I should prefer not to make any definite statement about our problem at present. Our actual knowledge of the organisation and metabolism of both nucleus and protoplasm is so extremely small and may relate to such very insignificant topics, that any definite decision is impossible. I myself believe that the nucleus plays an important part in heredity, perhaps even a greater one than protoplasm, but this is only my belief.[136]

The discovery of Gruber and others, that Protozoa are only capable of restitution if they contain at least a fragment of the nucleus, has also been used occasionally as a proof of the morphogenetic importance of the nucleus. But might not this absence of restitution where nuclear material is lacking be understood equally well on the hypothesis of Loeb and R. S. Lillie that the nucleus is a centre of oxidation in the cell? Remove the heart from a vertebrate and the animal will not digest any more; but in spite of that the heart is not the organ of digestion.

And so we lay stress once more upon this point: that the experimental results of hybridisation and the analytical results obtained by the discussion of the complex-equipotential systems are of greater value to the theory of heredity than all speculation about the importance or unimportance of special constituents of the cell, of whose organisation, chemistry, and physics, scarcely anything is known at present.[137]

Variation and Mutation

Heredity, it has been said, may be understood as resting upon the fact that each organism forms its own initial stage again, and that this initial stage always encounters conditions of the same kind.

If this statement were quite correct, all the individuals of a given species would be absolutely alike everywhere and for ever. But they are not alike; and that they are not alike everywhere and for ever is not merely the only real foundation of the so-called theory of descent we possess, but also forces us to change a little our definition of heredity, which now proves to have been only a sort of approximation to the truth, convenient for analytical discussion.
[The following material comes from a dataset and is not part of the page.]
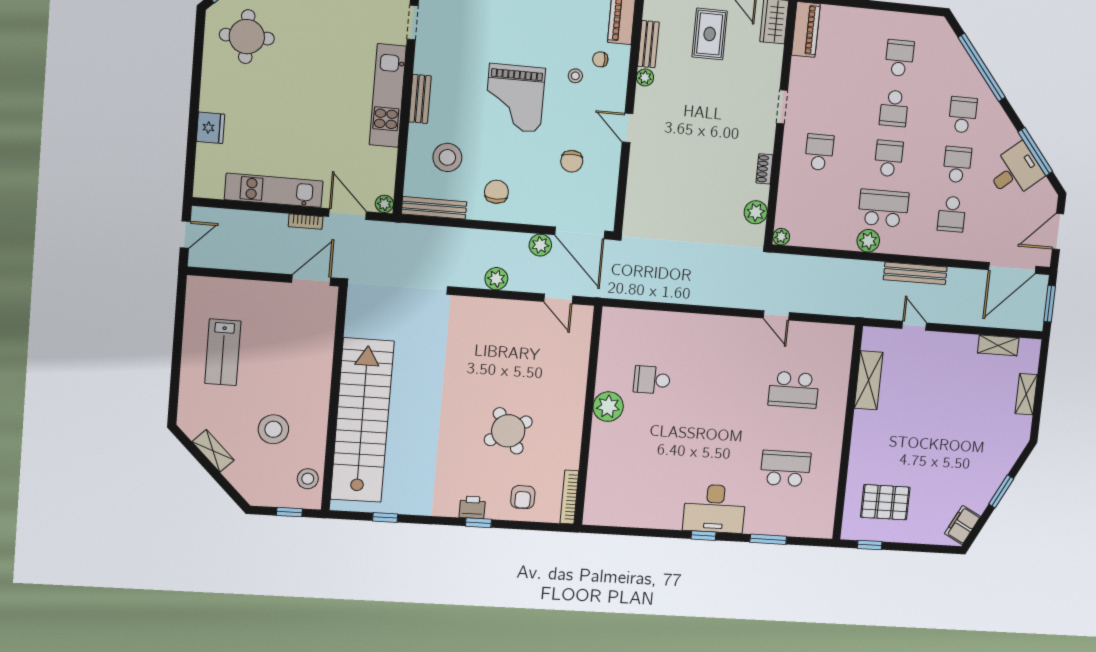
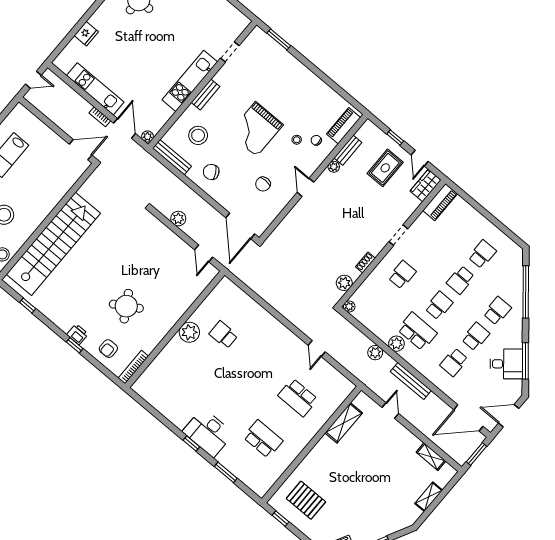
chair: (496, 192) -> (211, 172), turned -119
plant: (540, 245) -> (375, 353), moved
In the first place, the conditions which surround the initial stages of morphogenesis are not quite equal in every respect: and indeed the offspring of a given pair of parents, or better, to exclude all complications resulting from sexual reproduction, or amphimixis, as Weismann called it—the offspring of one given parthenogenetic female are not all equal among themselves. The individuals of each generation are well known to vary, and it is especially in this country that the so-called individual or fluctuating variation has been most carefully studied by statistical methods, Galton and Weldon being the well-known pioneers in this field.[138] In fact, if we are allowed to assume that this sort of variation is the outcome of a variation of conditions—in the most general meaning of the word—we only follow the opinion which has almost universally been adopted by the biologists[139] that are working at this branch of the subject. Variation proper is now generally allowed to be the consequence of variations in nutrition; the contingencies of the latter result in contingencies of the former, and the law of contingencies is the same for both, being the most general law of probability. Of course under such an aspect fluctuating variation could hardly be called an exception, but rather an addition to inheritance.

But there are other restrictions of our definition of heredity. The initial stage which is formed again by an organism is not always quite identical in itself with the initial stage of its own parent: Bateson and de Vries were the first to study in a systematic way these real exceptions[140] to true inheritance. As you know, de Vries has given them the name of “mutations.” What is actually known on this subject is not much at present, but nevertheless is of great theoretical value, being the only real foundation of all theories of descent, as we shall see in the next lectures. “Mutations” are known to exist at present only among some domesticated animals and plants. Nothing of a more general character can be said about their law or meaning.[141]